Why is the rule so hard? No sooner will you ask somebody what is Pr(A|B) and they’ll say, “Well there’s lot of factors to consider…” There are not. There is only one, and that is B’s logical relation to A. Anything else, however interesting, is not relevant. Unless one wants to change the problem and discover the plausible evidence B’ which gives A its most extreme probability (nearest to 0 or 1). The modifier “plausible” is needed, because it is always possible to create evidence which makes A true or false (e.g. B = “A is impossible”). The plausibility is to fit the evidence into a larger scheme of propositions. This is a large topic, skipped here, because it is incidental.
Lots of detail left out here, which you have to fill in. See the classic posts page for how.
Update 2 Fixed the d*&^%^*&& typo that one of my enemies placed in the equation below. Rats!
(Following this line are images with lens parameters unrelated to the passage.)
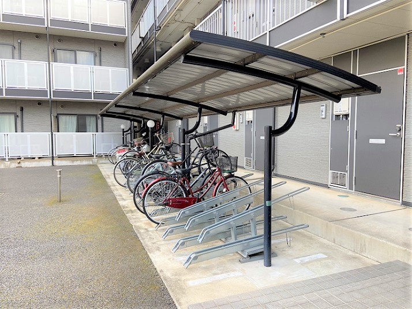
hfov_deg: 67.3
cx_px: 206
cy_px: 154
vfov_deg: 53.0
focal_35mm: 26
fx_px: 309
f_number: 1.8
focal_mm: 4.25
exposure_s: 1/122
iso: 40
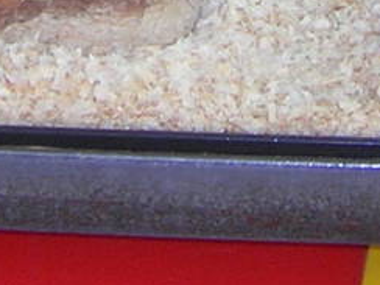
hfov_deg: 8.6
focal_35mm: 229
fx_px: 2514
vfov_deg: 6.2
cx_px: 79
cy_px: -420
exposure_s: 1/30
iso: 50
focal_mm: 5.8
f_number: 2.9
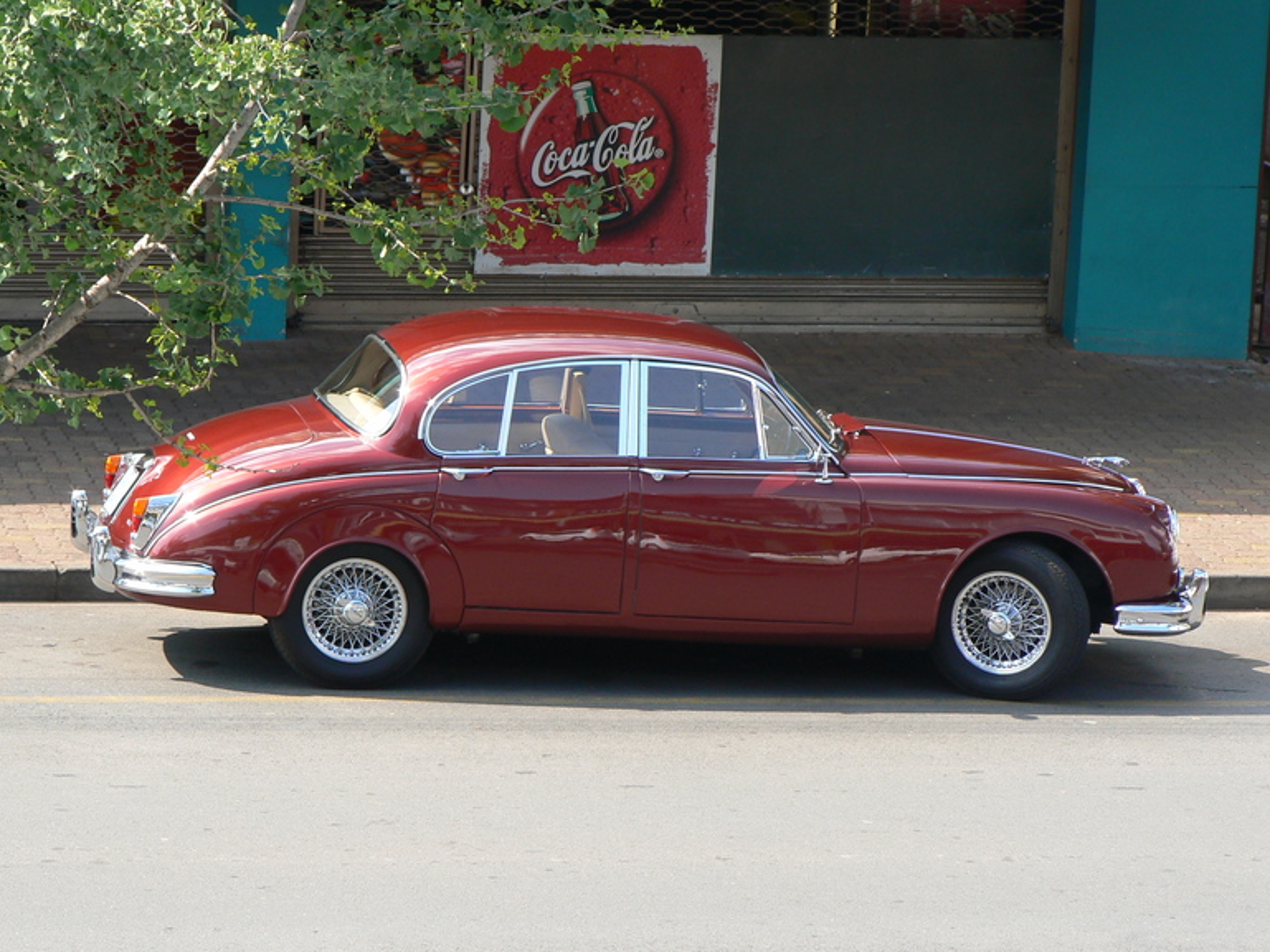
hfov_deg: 10.9
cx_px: 619
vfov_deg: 8.2
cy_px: 493
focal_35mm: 182
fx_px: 6678
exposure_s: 1/100
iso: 80
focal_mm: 29.1
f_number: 5.6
Update An algebraic analogy. “If y = 1 and x + y < 7, solve for x.” There isn’t provided enough information to derive a unique value for x. It thus would be absurd, and obviously so, to say, “Well, I feel most x are positive; I mean, if I were to bet. And I’ve seen a lot of them around 3, though I’ve come across a few 4s too. I’m going with 3.”
Precision is often denied us. As silly as this example is, we see its equivalent occur in probability all the time.
1See inter alia Dupré and Tipler, 2009. New Axioms for Rigorous Bayesian Probability Bayesians Analysis, 3, 599-606.